Yesterday I visited the grave of Boris Strel’nikov – a renown Pravda correspondent and one of the main protagonists of my dissertation. While searching for his last place of rest at Kuntsevo cemetery, I realized that the special cemeteries and uniquely designed tombstones are also about something else: individuality.
Soviet Union emphasized uniformity.
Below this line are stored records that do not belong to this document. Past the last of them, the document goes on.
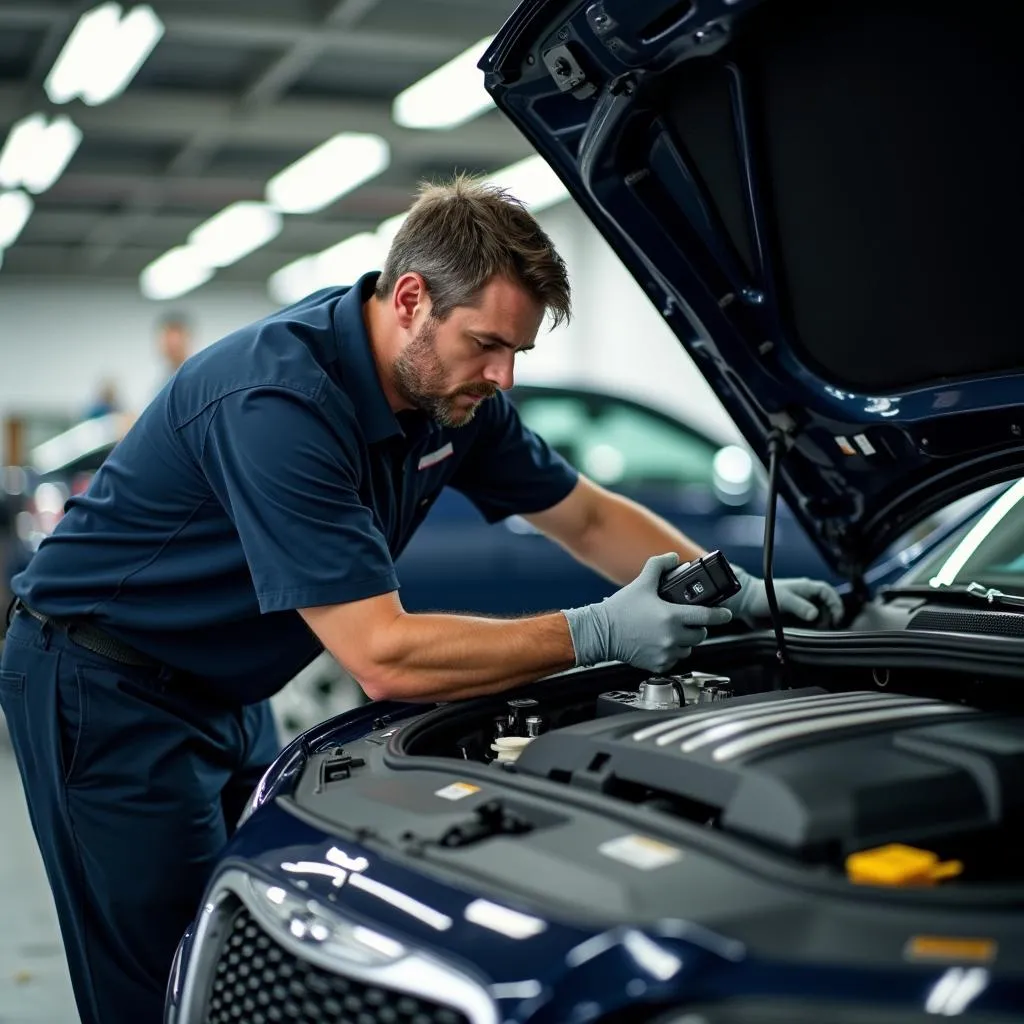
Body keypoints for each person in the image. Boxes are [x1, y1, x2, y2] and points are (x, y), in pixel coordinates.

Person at [0, 176, 842, 1024]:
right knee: (161, 980)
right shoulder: (281, 402)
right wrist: (598, 631)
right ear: (411, 299)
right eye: (487, 344)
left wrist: (730, 588)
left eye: (517, 351)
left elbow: (584, 516)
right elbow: (382, 656)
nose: (504, 375)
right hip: (104, 684)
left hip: (227, 686)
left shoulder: (452, 395)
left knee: (253, 943)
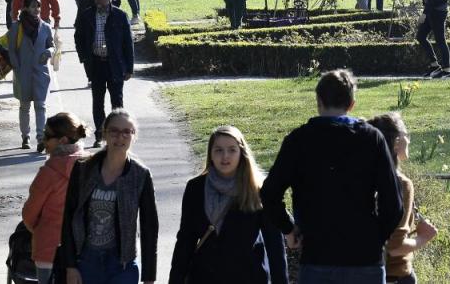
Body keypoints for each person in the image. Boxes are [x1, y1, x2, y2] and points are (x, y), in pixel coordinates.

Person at [260, 69, 404, 284]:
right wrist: (375, 238)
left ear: (318, 101)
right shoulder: (371, 139)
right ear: (352, 104)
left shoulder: (299, 140)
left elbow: (270, 193)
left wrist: (289, 229)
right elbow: (393, 203)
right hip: (364, 258)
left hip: (317, 253)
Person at [169, 126, 289, 284]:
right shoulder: (196, 188)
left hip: (249, 277)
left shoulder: (259, 189)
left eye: (232, 150)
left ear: (241, 153)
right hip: (204, 277)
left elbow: (275, 245)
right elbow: (186, 240)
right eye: (218, 150)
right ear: (211, 154)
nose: (225, 156)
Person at [60, 110, 158, 284]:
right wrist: (70, 266)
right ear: (104, 133)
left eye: (126, 132)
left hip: (122, 265)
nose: (120, 137)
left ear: (134, 136)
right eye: (114, 131)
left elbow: (149, 228)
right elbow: (68, 217)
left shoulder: (140, 175)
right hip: (86, 262)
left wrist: (149, 277)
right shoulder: (83, 169)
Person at [368, 112, 438, 284]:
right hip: (393, 276)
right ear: (396, 142)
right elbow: (395, 248)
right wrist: (423, 237)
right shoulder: (401, 184)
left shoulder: (361, 179)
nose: (409, 140)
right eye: (406, 135)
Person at [22, 113, 89, 284]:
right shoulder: (92, 166)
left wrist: (41, 230)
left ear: (63, 140)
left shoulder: (48, 173)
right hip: (84, 249)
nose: (43, 140)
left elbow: (29, 215)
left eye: (47, 136)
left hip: (48, 249)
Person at [75, 0, 134, 147]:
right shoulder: (87, 15)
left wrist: (129, 68)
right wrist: (83, 57)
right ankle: (100, 135)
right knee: (97, 101)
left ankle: (117, 135)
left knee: (117, 102)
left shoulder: (120, 16)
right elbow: (78, 37)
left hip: (115, 65)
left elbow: (128, 43)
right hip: (96, 65)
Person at [8, 0, 56, 151]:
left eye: (38, 6)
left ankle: (41, 138)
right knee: (25, 106)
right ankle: (25, 136)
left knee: (41, 105)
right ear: (26, 8)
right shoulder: (17, 27)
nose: (37, 9)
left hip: (41, 72)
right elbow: (11, 50)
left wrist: (48, 52)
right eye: (33, 6)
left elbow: (52, 46)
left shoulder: (46, 27)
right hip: (23, 72)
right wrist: (17, 67)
One just has to look at rows on rows of similar looking huge apartment buildings, similarly looking Soviet era cars (two brands, two models and two colours were available to the “regular people”) or Soviet-produced clothes and shoes. People found ways to escape this uniformity – decorated their flats in a unique way or made their own clothes. The special, custom made, elaborate tombstones, telling the story of the people who lay underneath, were another way to stand out in the crowd and to assert the unique personality of the deceased. It is kind of sad to think that one of the instances when the Soviet people asserted their own individuality was their death.